EXERCISE REQUIREMENTS ::
Read through the data and report every line in which the word "reporters" occurs.

Segment Start: DATA PROVIDED

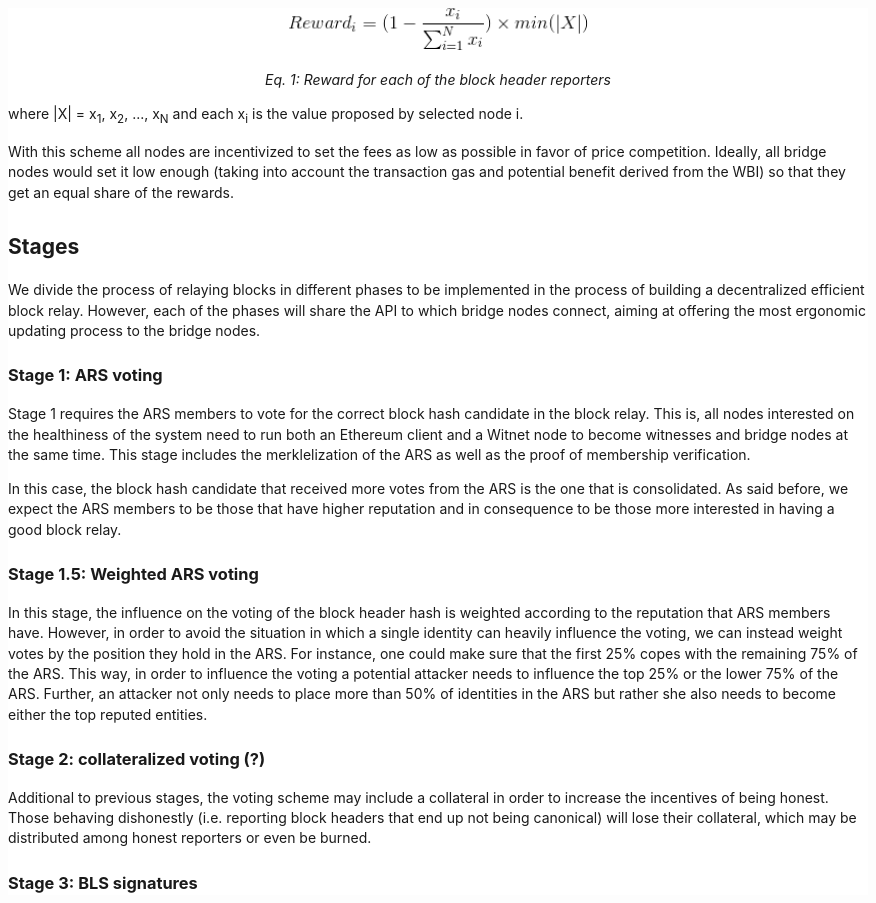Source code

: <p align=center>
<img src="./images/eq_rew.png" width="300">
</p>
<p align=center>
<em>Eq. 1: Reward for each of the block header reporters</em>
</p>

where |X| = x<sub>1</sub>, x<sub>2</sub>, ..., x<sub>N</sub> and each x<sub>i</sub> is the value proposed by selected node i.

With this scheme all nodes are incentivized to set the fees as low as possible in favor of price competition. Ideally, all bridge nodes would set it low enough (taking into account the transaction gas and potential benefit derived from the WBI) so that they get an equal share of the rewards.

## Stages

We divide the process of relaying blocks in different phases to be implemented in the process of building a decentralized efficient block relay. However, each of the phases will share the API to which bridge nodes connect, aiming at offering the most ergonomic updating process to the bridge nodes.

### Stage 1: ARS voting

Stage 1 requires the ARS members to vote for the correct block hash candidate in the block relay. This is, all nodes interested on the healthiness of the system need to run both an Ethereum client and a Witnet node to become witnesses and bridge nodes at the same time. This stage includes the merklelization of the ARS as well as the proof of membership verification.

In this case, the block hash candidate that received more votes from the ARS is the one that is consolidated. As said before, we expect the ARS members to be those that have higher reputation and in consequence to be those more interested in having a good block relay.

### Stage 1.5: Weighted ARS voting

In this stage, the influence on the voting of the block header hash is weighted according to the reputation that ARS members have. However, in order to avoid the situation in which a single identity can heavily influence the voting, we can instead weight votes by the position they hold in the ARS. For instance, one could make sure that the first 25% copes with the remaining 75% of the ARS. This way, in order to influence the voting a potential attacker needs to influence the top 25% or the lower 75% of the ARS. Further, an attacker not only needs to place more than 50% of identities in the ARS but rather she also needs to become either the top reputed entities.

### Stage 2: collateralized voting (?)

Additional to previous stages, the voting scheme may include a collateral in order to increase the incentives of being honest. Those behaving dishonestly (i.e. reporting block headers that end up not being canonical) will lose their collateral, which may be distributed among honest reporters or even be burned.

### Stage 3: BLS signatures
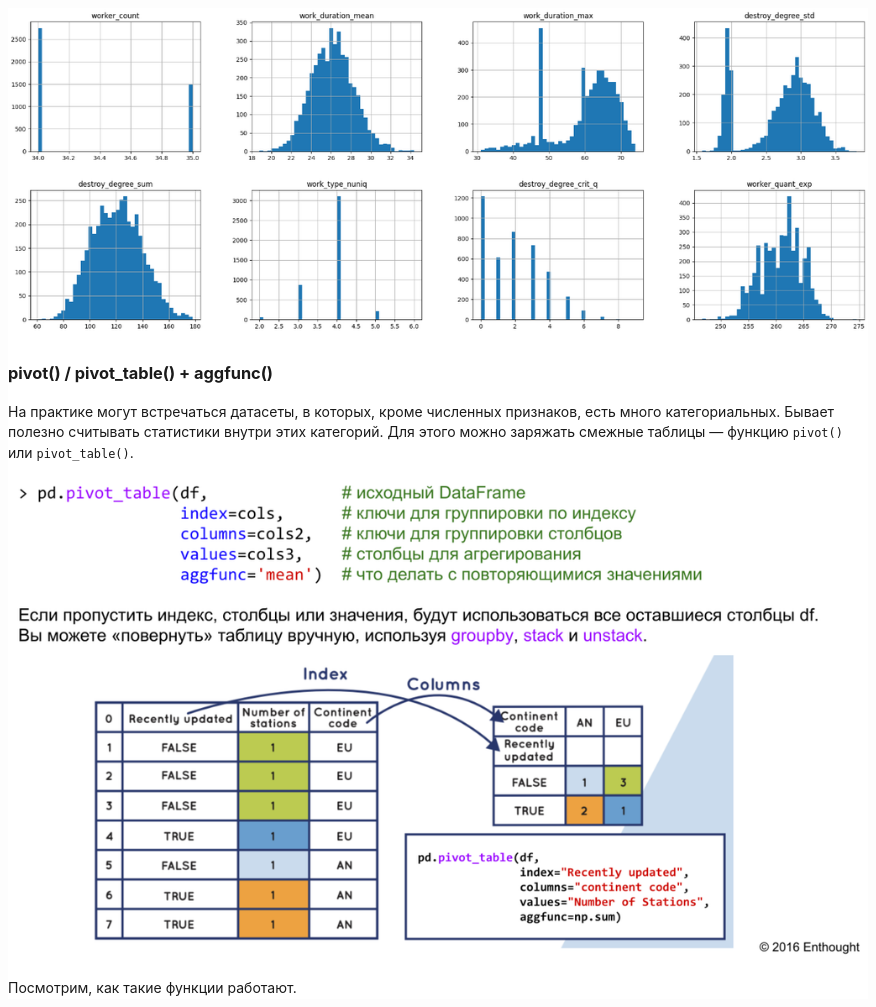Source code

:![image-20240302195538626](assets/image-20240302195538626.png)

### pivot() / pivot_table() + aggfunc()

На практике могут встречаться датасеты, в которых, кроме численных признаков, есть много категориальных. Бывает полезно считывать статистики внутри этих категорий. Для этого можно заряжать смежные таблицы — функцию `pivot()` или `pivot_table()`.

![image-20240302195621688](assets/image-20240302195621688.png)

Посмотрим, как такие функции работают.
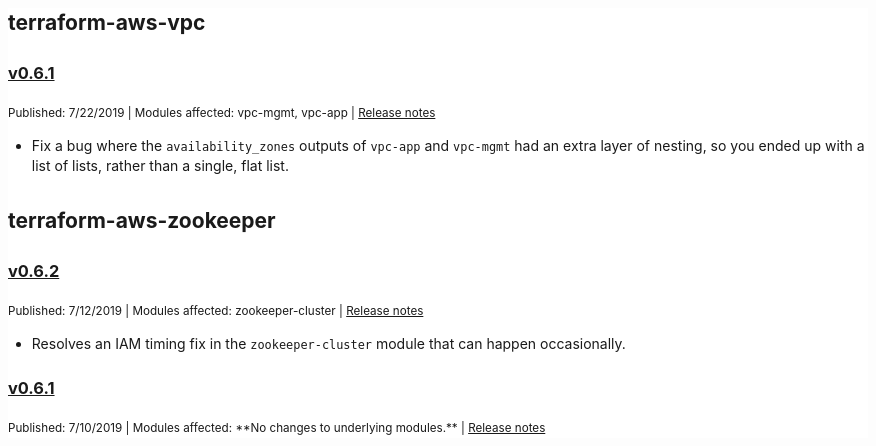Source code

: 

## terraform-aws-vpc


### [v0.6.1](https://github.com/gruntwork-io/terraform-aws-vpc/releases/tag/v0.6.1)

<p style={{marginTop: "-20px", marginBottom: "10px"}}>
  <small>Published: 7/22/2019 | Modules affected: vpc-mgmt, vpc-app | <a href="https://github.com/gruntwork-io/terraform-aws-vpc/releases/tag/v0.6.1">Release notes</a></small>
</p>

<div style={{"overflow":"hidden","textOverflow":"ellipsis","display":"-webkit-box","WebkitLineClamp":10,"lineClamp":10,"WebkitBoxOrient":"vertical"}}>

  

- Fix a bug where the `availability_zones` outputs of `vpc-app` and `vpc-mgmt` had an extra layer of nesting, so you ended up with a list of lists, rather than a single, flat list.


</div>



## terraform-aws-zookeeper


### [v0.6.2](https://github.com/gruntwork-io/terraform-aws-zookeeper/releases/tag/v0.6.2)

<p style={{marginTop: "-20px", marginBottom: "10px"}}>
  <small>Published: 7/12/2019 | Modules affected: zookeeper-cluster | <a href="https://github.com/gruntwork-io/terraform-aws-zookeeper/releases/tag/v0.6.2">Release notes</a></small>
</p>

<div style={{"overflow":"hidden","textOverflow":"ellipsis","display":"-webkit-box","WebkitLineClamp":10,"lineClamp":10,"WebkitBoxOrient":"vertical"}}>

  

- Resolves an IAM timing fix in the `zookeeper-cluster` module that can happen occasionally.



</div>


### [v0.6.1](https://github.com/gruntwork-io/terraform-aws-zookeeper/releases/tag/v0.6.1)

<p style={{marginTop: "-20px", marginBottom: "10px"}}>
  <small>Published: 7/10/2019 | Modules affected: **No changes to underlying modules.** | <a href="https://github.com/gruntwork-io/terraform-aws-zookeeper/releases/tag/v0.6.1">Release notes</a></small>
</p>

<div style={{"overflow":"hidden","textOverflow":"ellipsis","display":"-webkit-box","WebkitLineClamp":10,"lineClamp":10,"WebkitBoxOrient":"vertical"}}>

Segment End: DATA PROVIDED

RESULT OF THE EXERCISE ::
<em>Eq. 1: Reward for each of the block header reporters</em>
Additional to previous stages, the voting scheme may include a collateral in order to increase the incentives of being honest. Those behaving dishonestly (i.e. reporting block headers that end up not being canonical) will lose their collateral, which may be distributed among honest reporters or even be burned.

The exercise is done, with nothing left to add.